ABOUT THIS TASK
Write out the passage on Kuusysi word for word, from "During that decade" to "and 0–3 away.".

*** EXTRACT TO READ ***

In the 1981 season Kuusysi won the Preliminary Stage of 1. Division and again qualified for the promotion/relegation group, in which the club ended at the very top. The club also reached the final of the Finnish Cup, where it played against Helsingin Jalkapalloklubi. The match ended in a comprehensive 4–0 victory for HJK.

=== Success in the 1980s ===
Kuusysi started the 1982 Mestaruussarja with high hopes, since it had been able to acquire some high quality players. In the Preliminary Stage, the team stayed close to the leading teams, and in the end finished sixth. In the Championship Stage the other teams were not able to keep up the pace, whereas Kuusysi's results got better and better. Winning the next to last match against Kokkolan Palloveikot, the club climbed to the top. In the last match Kuusysi played against Ilves of Tampere, and won this match 5–0. Thus the club earned its first Finnish championship.

During this decade, financial backing came from businessman Martti Rinta, who in 1982 paid all the debts of the club, which amounted to 600 000 Finnish marks.

Thanks to its success in the Finnish cup in the previous season, Kuusysi was granted a place in the 1982–83 European Cup Winners' Cup, while HJK represented Finland in the 1982–83 European Cup. In the first round Kuusysi faced Galatasaray from Turkey. The first leg ended in a win for Galatasaray, and in the second leg the result was a draw. Kuusysi lost 2–3 on aggregate.

At home in Finland, Kuusysi was fourth in the 1983 Mestaruussarja Preliminary Stage, but in the Championship Stage ended up fifth.

During that decade Kuusysi participated a number of times in European competitions. 1983–84 European Cup was the first time in this competition. In the first round Kuusysi faced Dinamo București, losing 0–1 at home and 0–3 away.

*** End of EXTRACT TO READ ***
*** DATA RECORDS ***

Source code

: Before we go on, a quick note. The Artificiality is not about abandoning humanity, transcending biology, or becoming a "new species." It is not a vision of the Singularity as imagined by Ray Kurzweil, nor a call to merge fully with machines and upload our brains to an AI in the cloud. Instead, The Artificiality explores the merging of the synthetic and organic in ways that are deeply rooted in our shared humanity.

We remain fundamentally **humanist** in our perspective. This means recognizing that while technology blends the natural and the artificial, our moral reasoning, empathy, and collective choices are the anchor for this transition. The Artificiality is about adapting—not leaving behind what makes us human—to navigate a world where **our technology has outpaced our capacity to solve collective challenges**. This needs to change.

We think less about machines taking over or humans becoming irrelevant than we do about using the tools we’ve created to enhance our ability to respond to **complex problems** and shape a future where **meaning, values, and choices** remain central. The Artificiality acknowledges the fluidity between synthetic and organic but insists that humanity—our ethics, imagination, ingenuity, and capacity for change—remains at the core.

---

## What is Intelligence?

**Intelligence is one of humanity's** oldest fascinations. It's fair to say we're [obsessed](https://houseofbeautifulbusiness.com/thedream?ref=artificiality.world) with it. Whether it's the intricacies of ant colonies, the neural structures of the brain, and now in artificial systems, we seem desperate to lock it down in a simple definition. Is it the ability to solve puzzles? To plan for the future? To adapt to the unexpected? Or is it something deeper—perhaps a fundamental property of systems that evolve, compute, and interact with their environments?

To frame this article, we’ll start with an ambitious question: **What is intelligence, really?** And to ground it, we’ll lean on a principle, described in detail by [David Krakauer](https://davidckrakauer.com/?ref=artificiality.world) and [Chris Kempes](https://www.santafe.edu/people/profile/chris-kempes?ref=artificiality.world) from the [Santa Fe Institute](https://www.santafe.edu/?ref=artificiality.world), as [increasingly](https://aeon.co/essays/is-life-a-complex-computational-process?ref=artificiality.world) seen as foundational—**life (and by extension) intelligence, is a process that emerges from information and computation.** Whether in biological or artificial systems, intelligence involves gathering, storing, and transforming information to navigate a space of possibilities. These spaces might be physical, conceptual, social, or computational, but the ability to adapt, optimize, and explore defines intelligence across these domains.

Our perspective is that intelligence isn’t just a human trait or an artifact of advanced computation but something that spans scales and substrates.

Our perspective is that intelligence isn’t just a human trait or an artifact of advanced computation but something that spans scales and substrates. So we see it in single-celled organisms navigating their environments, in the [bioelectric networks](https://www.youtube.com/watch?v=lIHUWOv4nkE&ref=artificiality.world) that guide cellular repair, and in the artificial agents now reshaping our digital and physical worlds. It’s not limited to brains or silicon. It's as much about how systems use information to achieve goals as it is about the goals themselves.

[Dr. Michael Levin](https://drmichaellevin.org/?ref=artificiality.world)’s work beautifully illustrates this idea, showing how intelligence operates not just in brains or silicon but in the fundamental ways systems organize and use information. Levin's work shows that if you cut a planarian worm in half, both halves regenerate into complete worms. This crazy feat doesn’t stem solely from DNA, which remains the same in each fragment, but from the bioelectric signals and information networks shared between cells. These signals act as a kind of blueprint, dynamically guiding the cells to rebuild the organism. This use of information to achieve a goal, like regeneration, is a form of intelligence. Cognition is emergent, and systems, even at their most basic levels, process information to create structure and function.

*** End of DATA RECORDS ***

OUTPUT BELOW
During that decade Kuusysi participated a number of times in European competitions. 1983–84 European Cup was the first time in this competition. In the first round Kuusysi faced Dinamo București, losing 0–1 at home and 0–3 away.